Era para todos “el gordo” de Les Luthiers, aunque hacía décadas que no tenía un notorio sobrepeso. Con el casi siempre serio Marcos Mundstock formaba, en oposición, el eje más histriónico y teatral de ese conjunto que alguna vez fue básicamente instrumental. No fue el primero de los Luthiers en irse -lo había precedido en 1973 el creador del grupo y su más auténtico luthier de “instrumentos informales”, Gerardo Masana-, pero era probablemente el más querido de esa formación de humoristas atemporales que, pese a lo insular e inimitable de su propuesta, puede considerarse parte del extraordinario movimiento de vanguardias musicales y teatrales generado alrededor del Instituto Di Tella y la escena de los café-concerts de Buenos Aires a fines de los años 60.

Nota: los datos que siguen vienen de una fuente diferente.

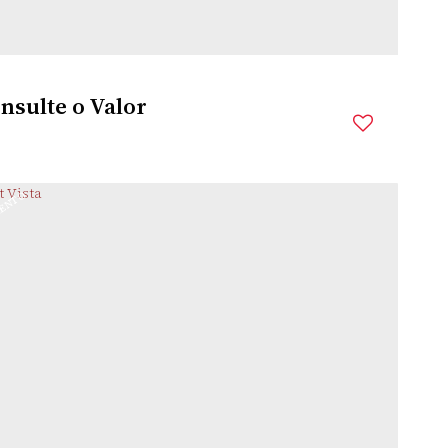
nsulte o Valor
ENTO
PIPPI
,
SANTO ÂNGELO
,
RIO GRANDE DO SUL
,
BRASIL
m²
Útil:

Era el más gracioso físicamente y, en parte por su frágil memoria, el más propenso a desviarse de los textos estrictamente guionados del grupo, causando a menudo que sus compañeros se tentaran. Mientras ellos hacían lo imposible para mantener la flema de sus personajes de concertistas, Rabinovich era el eterno Toto Paniagua, el que nunca iba a poder quedarse quieto en su smoking, el que sobraba a su interlocutor diciéndole: “¡Calentito quedaste!”, tras haber respondido -mal- al pueril acertijo de una payada, el que cantaba en onomatopéyicos dialectos indígenas que nunca existieron ni van a existir.

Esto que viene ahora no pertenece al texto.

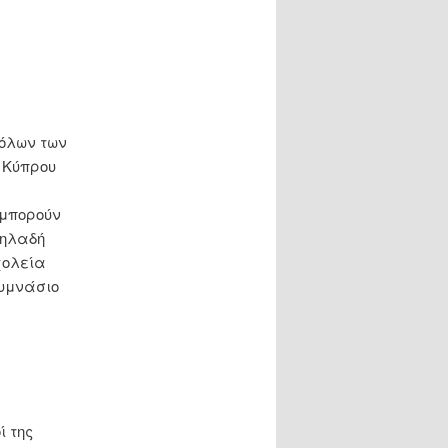
ν
(όλων των
 Κύπρου
 μπορούν
δηλαδή
χολεία
γυμνάσιο
ί της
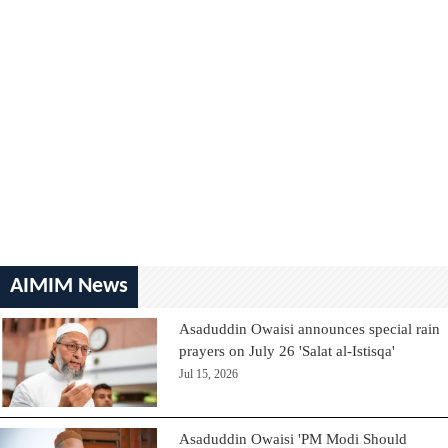
AIMIM News
Asaduddin Owaisi announces special rain
prayers on July 26 'Salat al-Istisqa'
Jul 15, 2026
Asaduddin Owaisi 'PM Modi Should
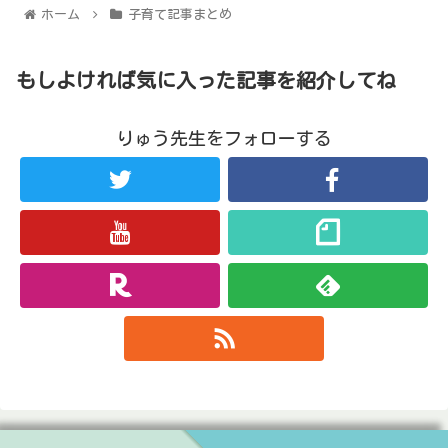
ホーム
子育て記事まとめ
もしよければ気に入った記事を紹介してね
りゅう先生をフォローする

Su relación con el grupo era intermitente desde su primer problema cardíaco, en 1994, y últimamente había sido reemplazado, dejando al público con un “pero” de insatisfacción al saber que no estaba. Ahora ya no va a estar y, ante la noticia de su muerte el viernes, las redes se llenaron de sentidos lamentos provenientes de músicos, académicos, punks, opinadores de derecha y de izquierda, gente de teatro, de cine, figuretis, personas de cuatro generaciones distintas y amantes de la risa en general, desolados y hermanados por lo que puede considerarse una señal de estos tiempos, en los que el humor refinado e inteligente retrocede ante la carcajada vulgar.